"""

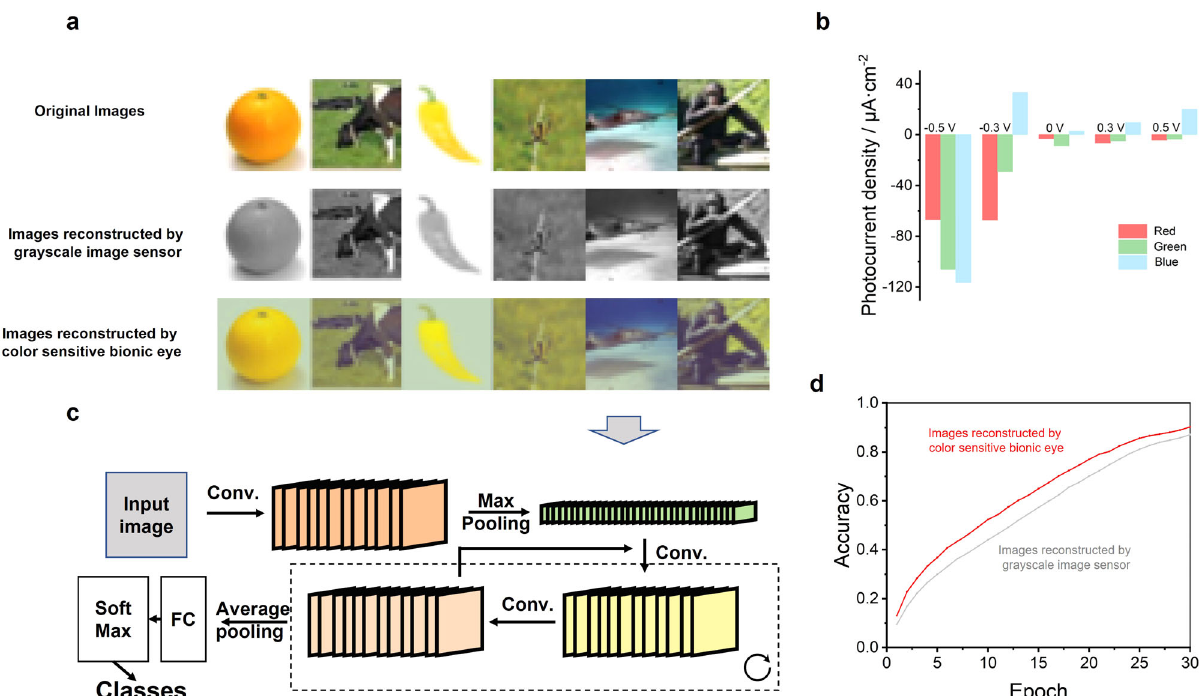
Fig. 3 | Color image reconstruction and image classi fi cation. a Samples of ima- ges from original and reconstructed datasets. b photocurrent density of biased arti fi cial retina under red (650nm, 11mW/cm 2 ), green (520nm, 11mW/cm 2 ), and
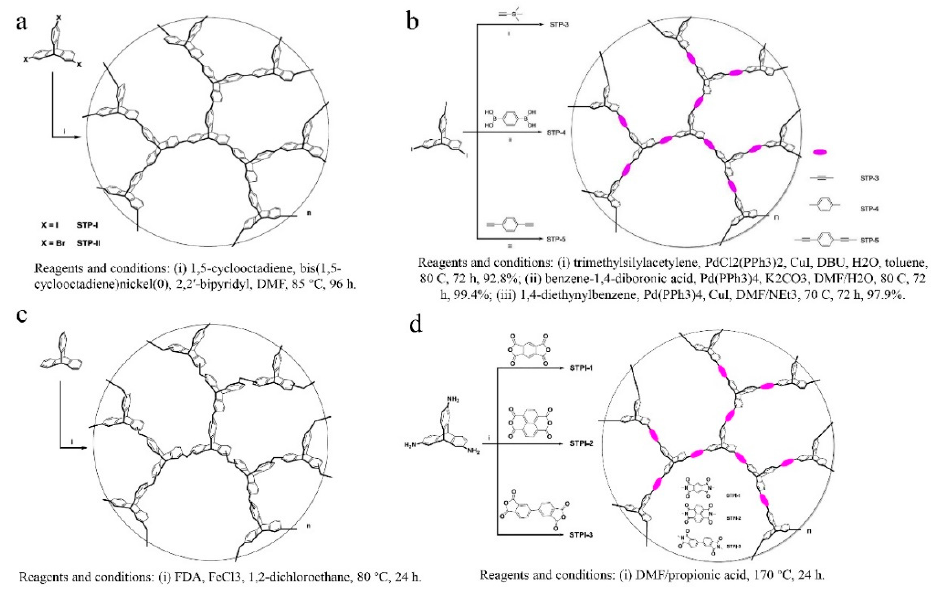
Figure 8. Synthesis of star triptycene-based porous polymers (STPs) ( a , b ), triptycene-based hyper-cross-linked polymer sponge (THPS) ( c ), star triptycene-based porous polyimides (STPIs) ( d ). Adapted from References [63–66].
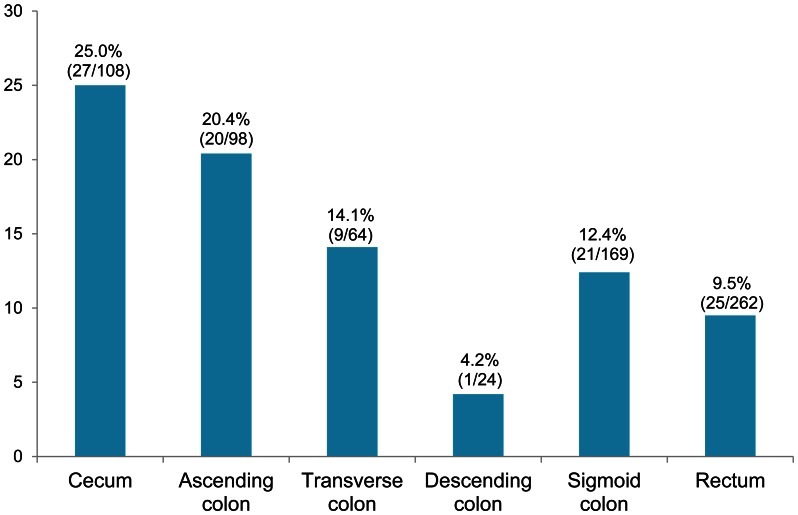
Proportion of PIK3CA mutation in colorectal carcinomas from each segment of the large bowel.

"""

_Task statement:_
Give back the listing exactly, without a single picture.

_Answer box:_
Fig. 3 | Color image reconstruction and image classi fi cation. a Samples of ima- ges from original and reconstructed datasets. b photocurrent density of biased arti fi cial retina under red (650nm, 11mW/cm 2 ), green (520nm, 11mW/cm 2 ), and
Figure 8. Synthesis of star triptycene-based porous polymers (STPs) ( a , b ), triptycene-based hyper-cross-linked polymer sponge (THPS) ( c ), star triptycene-based porous polyimides (STPIs) ( d ). Adapted from References [63–66].
Proportion of PIK3CA mutation in colorectal carcinomas from each segment of the large bowel.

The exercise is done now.